Ein Vorsteuerabzug aus einem solchen Abrechnungsdokument ist nicht möglich (Abschn. 15.2 Abs. 1 Satz 2 UStAE).
3. Widerspruch gegen eine Gutschrift
Durch einen wirksamen Widerspruch des Gutschriftempfängers nach § 14 Abs. 2 Satz 3 UStG gegen eine ihm erteilte Gutschrift liegt ab dem Besteuerungszeitraum des wirksamen Widerspruchs kein Rechnungsdokument mehr vor, siehe auch Abschn. 14.3 Abs. 4 UStAE. Dem Gutschriftaussteller liegt somit ab diesem Zeitpunkt keine Rechnung i. S. v. § 15 Abs. 1 Satz 1 Nr. 1 Satz 2 UStG mehr vor, so dass kein Vorsteuerabzug mehr möglich ist.

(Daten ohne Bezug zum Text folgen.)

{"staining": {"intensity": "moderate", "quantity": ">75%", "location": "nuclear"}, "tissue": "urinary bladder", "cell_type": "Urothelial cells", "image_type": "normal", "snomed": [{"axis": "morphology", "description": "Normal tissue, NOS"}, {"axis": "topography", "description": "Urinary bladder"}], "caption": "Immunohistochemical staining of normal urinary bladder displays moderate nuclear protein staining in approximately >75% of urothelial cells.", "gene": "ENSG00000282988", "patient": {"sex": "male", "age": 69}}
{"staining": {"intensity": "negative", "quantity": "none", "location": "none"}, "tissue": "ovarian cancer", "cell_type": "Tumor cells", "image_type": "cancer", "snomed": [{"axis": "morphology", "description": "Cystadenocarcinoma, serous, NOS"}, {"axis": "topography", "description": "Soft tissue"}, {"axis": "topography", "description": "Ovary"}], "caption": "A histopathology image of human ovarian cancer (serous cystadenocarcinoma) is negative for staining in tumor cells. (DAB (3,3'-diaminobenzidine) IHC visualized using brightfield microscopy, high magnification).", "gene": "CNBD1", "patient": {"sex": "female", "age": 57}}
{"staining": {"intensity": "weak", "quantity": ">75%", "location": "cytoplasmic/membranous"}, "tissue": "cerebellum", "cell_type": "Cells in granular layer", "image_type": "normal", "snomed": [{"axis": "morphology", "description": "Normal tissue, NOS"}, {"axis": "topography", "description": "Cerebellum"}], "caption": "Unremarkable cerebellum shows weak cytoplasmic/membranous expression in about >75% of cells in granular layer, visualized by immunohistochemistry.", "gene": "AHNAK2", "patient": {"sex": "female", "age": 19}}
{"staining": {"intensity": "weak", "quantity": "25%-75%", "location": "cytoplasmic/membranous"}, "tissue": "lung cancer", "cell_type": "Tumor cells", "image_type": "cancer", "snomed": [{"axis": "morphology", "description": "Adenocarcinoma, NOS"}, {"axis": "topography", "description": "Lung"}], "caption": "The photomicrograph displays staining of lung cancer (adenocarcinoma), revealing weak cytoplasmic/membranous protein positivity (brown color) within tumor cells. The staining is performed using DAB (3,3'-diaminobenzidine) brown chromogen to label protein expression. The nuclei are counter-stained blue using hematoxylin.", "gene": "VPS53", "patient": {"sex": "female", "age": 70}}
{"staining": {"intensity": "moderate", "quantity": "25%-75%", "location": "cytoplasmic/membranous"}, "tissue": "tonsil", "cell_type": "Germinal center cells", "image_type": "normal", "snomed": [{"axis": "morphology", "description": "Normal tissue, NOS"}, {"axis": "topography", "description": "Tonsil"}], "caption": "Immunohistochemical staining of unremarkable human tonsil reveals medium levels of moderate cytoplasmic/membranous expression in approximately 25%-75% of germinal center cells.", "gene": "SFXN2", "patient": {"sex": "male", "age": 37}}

Allerdings führt alleine ein wirksamer Widerspruch gegen eine Gutschrift aufgrund der unterschiedlichen Rechnungsbegriffe nach § 14 und § 14c UStG (vgl. BFH-Urteil vom 17. Februar 2011, V R 39/09, BStBl 2011 II S. 734) nicht zur Beseitigung der Steuergefährdung nach § 14c Abs. 2 UStG. Auch in diesem Fall schuldet der Gutschriftempfänger die ausgewiesene Steuer weiterhin nach § 14c Abs. 2 UStG, bis die Steuergefährdung beseitigt worden ist.
4. Sonstiges
Eine Billigkeitsmaßnahme aus persönlichen Billigkeitsgründen im Sinne der §§ 163 und 227 AO, die dazu führt, dass dem Gutschriftaussteller die als Vorsteuer abgezogene Steuer nach § 14c Abs. 2 UStG weiter verbleibt, führt nicht zu einer Beseitigung der Gefährdung des Steueraufkommens gem. § 14c Abs. 2 Satz 4 UStG.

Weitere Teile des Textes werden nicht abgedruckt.